(Raphael Saadiq) – The Big Easy, Covent Garden
I had a free afternoon in London, so decided to try The Big Easy in Covent Garden. I love proper barbecue food, so wanted to see how they shaped up.
I can’t recall what used to occupy The Big Easy site, just opposite ‘Rules’ (“M’s” preferred restaurant according to ‘Spectre’) but back in the 1880’s The Big Easy site was the site of a power station, built to power the nearby Adelphi theatre.
The bar, 9 metres long, boasts over 500 spirits and frozen margarita (grown up slushy) machines.
The industrial heritage is clear in the décor, more authentic perhaps than some other diners I can think of. I was particularly taken by the door handles, made from large bolts, the sort you might imagine were used to restrain steam generators.
I wandered in and was warmly greeted and shown to my table. The greeter presented a pile of menus, but suggested the Monday ‘Big Pig Gig’ offer -comprising “North Carolina Chopped Pork, Pit-Smoked Bar.B.Q Chicken, St Louis Pork Ribs & Texas Hot Links, ‘Slaw, Pit-Smoked Beans with Pork, Fries & Fresh Baked Cornbread – accompanied by a stein of house beer” – seriously? For twenty quid? In Covent Garden? Bring it on!

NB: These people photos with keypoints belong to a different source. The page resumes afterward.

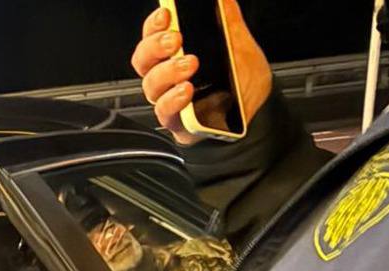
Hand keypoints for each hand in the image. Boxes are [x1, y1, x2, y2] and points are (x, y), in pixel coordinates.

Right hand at [131, 0, 271, 144]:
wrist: (258, 114)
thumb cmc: (243, 82)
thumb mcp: (239, 44)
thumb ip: (227, 20)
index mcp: (175, 55)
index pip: (152, 37)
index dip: (153, 26)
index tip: (165, 15)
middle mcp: (168, 78)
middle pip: (144, 61)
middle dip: (154, 47)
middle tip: (174, 39)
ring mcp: (170, 100)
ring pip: (151, 86)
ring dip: (167, 72)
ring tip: (190, 64)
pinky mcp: (178, 122)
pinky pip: (165, 112)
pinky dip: (173, 100)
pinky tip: (187, 90)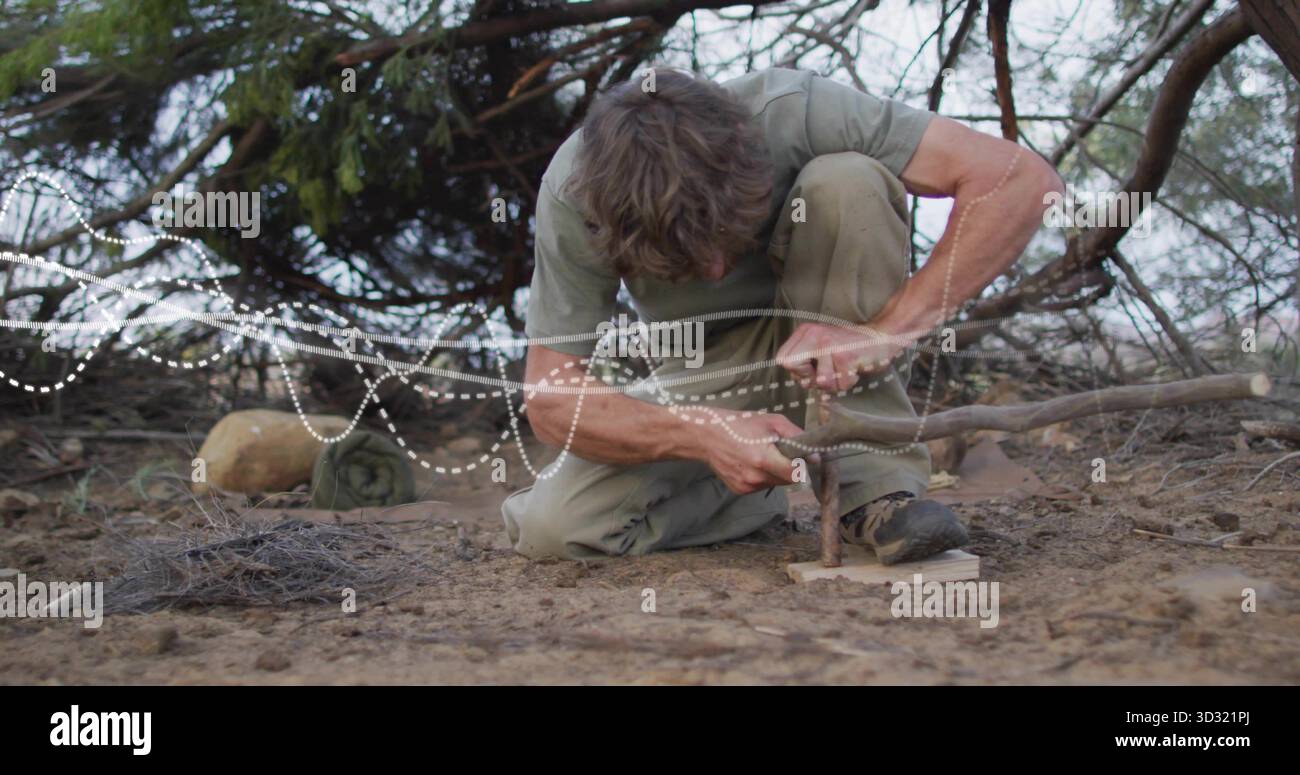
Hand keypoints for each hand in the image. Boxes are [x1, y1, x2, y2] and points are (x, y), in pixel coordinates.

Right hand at [698, 412, 803, 494]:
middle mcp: (755, 477)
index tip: (803, 457)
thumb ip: (795, 436)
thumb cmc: (739, 425)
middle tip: (779, 452)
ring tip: (762, 455)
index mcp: (764, 459)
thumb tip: (814, 453)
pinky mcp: (740, 490)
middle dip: (789, 468)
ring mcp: (746, 486)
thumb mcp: (771, 421)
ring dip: (775, 473)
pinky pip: (761, 486)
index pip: (796, 474)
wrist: (707, 436)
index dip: (803, 466)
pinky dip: (762, 476)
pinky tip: (751, 463)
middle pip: (787, 481)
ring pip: (774, 484)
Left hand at [776, 322, 899, 392]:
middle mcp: (814, 334)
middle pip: (792, 369)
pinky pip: (840, 384)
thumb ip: (805, 363)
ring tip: (843, 369)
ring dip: (834, 383)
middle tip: (828, 370)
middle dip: (810, 379)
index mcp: (805, 332)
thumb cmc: (850, 347)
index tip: (812, 369)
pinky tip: (853, 368)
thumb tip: (799, 383)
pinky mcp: (845, 356)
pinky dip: (848, 382)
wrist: (880, 336)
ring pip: (819, 382)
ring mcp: (829, 344)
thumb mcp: (821, 349)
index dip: (796, 371)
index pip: (782, 359)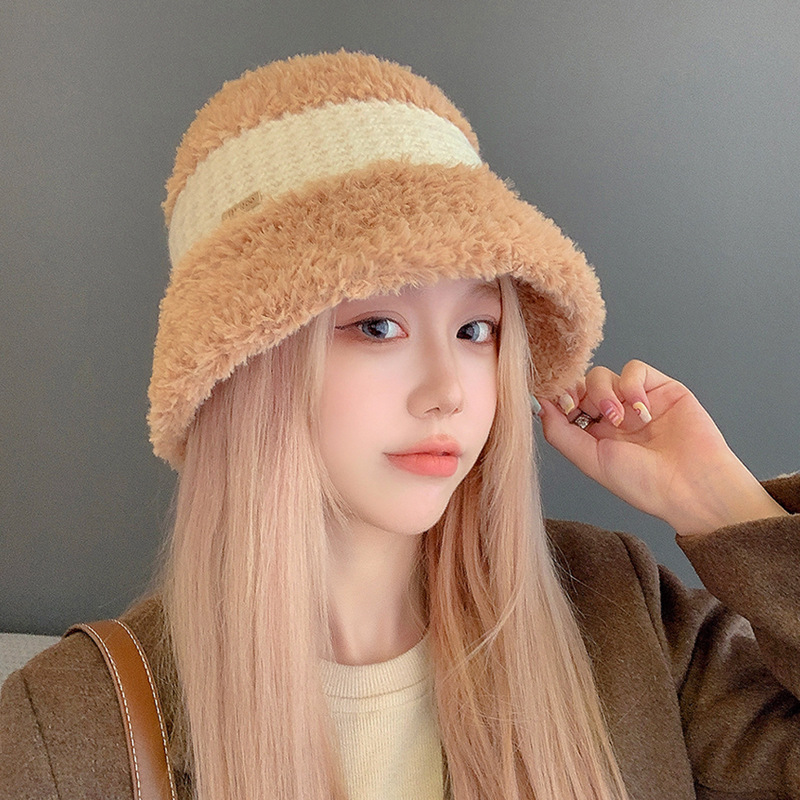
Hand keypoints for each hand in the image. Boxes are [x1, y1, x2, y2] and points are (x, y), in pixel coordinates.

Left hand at [538, 360, 786, 535]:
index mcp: (593, 434)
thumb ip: (559, 432)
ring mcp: (636, 400)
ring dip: (605, 393)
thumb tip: (537, 404)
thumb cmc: (643, 483)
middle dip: (580, 395)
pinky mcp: (661, 388)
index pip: (565, 402)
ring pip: (603, 374)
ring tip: (621, 419)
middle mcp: (613, 416)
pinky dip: (631, 385)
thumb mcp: (590, 460)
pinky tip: (642, 410)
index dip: (558, 398)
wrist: (692, 486)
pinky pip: (635, 369)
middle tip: (589, 413)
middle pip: (580, 385)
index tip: (560, 405)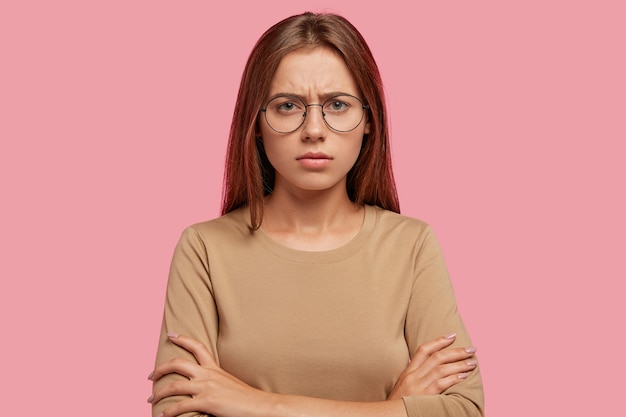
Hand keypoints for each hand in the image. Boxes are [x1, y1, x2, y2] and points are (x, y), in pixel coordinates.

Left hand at [148, 334, 267, 416]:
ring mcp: (206, 387)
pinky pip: (180, 406)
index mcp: (214, 368)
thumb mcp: (228, 383)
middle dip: (160, 369)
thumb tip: (205, 387)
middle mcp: (208, 374)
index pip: (197, 346)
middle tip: (150, 376)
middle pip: (178, 363)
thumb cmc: (246, 397)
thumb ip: (215, 381)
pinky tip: (163, 416)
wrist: (259, 405)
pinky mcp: (207, 402)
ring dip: (158, 394)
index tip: (171, 335)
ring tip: (151, 400)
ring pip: (174, 386)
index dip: (182, 339)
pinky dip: (169, 412)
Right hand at [387, 333, 476, 399]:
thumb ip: (416, 375)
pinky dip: (454, 378)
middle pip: (436, 357)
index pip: (424, 350)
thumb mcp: (404, 384)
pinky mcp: (425, 396)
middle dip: (456, 351)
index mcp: (409, 371)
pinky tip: (464, 376)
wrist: (391, 414)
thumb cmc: (399, 402)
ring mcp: (419, 386)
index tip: (452, 335)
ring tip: (472, 362)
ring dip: (459, 364)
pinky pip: (441, 384)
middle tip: (471, 349)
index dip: (439, 341)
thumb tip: (433, 368)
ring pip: (441, 369)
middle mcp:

It arrived promptly, and was frankly stunning. The pork was delicious and tender, the ribs just offering resistance to the teeth, the chicken moist… the beans spicy and the slaw cutting through the meaty goodness.
I confess I couldn’t finish it… I was seriously over-faced. The waitress came by and asked if I wanted any more of anything, but I simply wouldn’t have done it justice.
The site’s industrial past is more evident when you visit the ‘rest rooms’ – and frankly after a litre stein of lager a visit was necessary – the toilets are down several floors of industrial chequer plate steel steps. Any deeper and you’d be getting whiffs of sulphur.
So, a litre of beer, excellent barbecue food, more than I could finish, more on offer… for twenty quid? In the heart of Covent Garden? What’s not to like?